En abril de 1946 se inauguró, en plena Alameda, un monumento en honor a Isabel Le Brun y Antonia Tarragó. Ambas educadoras habían trabajado y presionado para aprobar un decreto que permitiera a las mujeres ir a la universidad, el "decreto Amunátegui".
Hoy en día es el único monumento, me parece, dedicado a mujeres en la Alameda, donde en general vemos a militares o políticos hombres. Pero saben qué pasó? Hubo mucha polémica para instalar este monumento.
El alcalde de Santiago, Galvarino Gallardo, envió cartas al Ministerio de Educación argumentando que este monumento no debía estar en la Alameda porque allí solo iban los "los más esclarecidos próceres" y que mejor lo pusieran en otra parte del centro de Santiago.
Con eso también decía que el rol en la educación de ambas mujeres no era suficiente para tener un espacio ahí. ¿Qué son los próceres entonces? se preguntó Amanda Labarca a raíz de esta polémica que, además, causó mucha indignación en el movimiento feminista de la época.
Por suerte no le hicieron caso a Gallardo. Aun así es bien decidor que hasta tener estatuas ha sido difícil para las mujeres. Algo sobre esta polémica y las opiniones de Amanda Labarca están en su libro "Feminismo Contemporáneo" de 1947.
Y en mi opinión, las estatuas están muy pasadas de moda igual.

> _DATOS EXTRAÍDOS_:
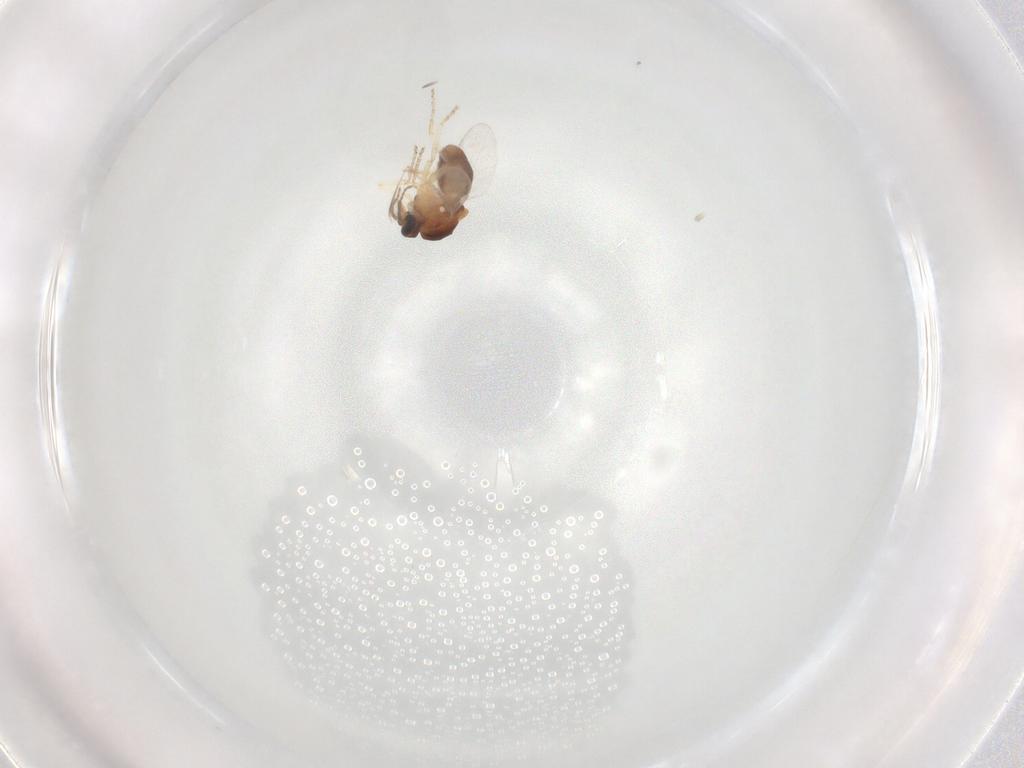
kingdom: Animalia
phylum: Arthropoda
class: Insecta
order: Diptera
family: Ceratopogonidae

> _CONSIGNAS DE TRABAJO_:
[1] ¿Puedes extraer literalmente del texto sobre el monumento de la Alameda el fragmento que va desde "Por suerte no" hasta "de moda igual.", ambos incluidos?
[2] ¿Cómo traducirías al inglés esta oración del texto sobre el monumento de la Alameda: «Ambas educadoras habían trabajado y presionado para aprobar un decreto que permitiera a las mujeres ir a la universidad, el "decreto Amunátegui"»?
Los ítems no cumplen ningún papel en lo que aquí se pide.

> _RESPUESTAS POR TAREA_:
[1]
Por suerte no le hicieron caso a Gallardo. Aun así es bien decidor que hasta tener estatuas ha sido difícil para las mujeres. Algo sobre esta polémica y las opiniones de Amanda Labarca están en su libro "Feminismo Contemporáneo" de 1947.
Y en mi opinión, las estatuas están muy pasadas de moda igual.

[2] Both educators had worked and pushed for the approval of a decree that would allow women to go to university, the "Amunátegui decree."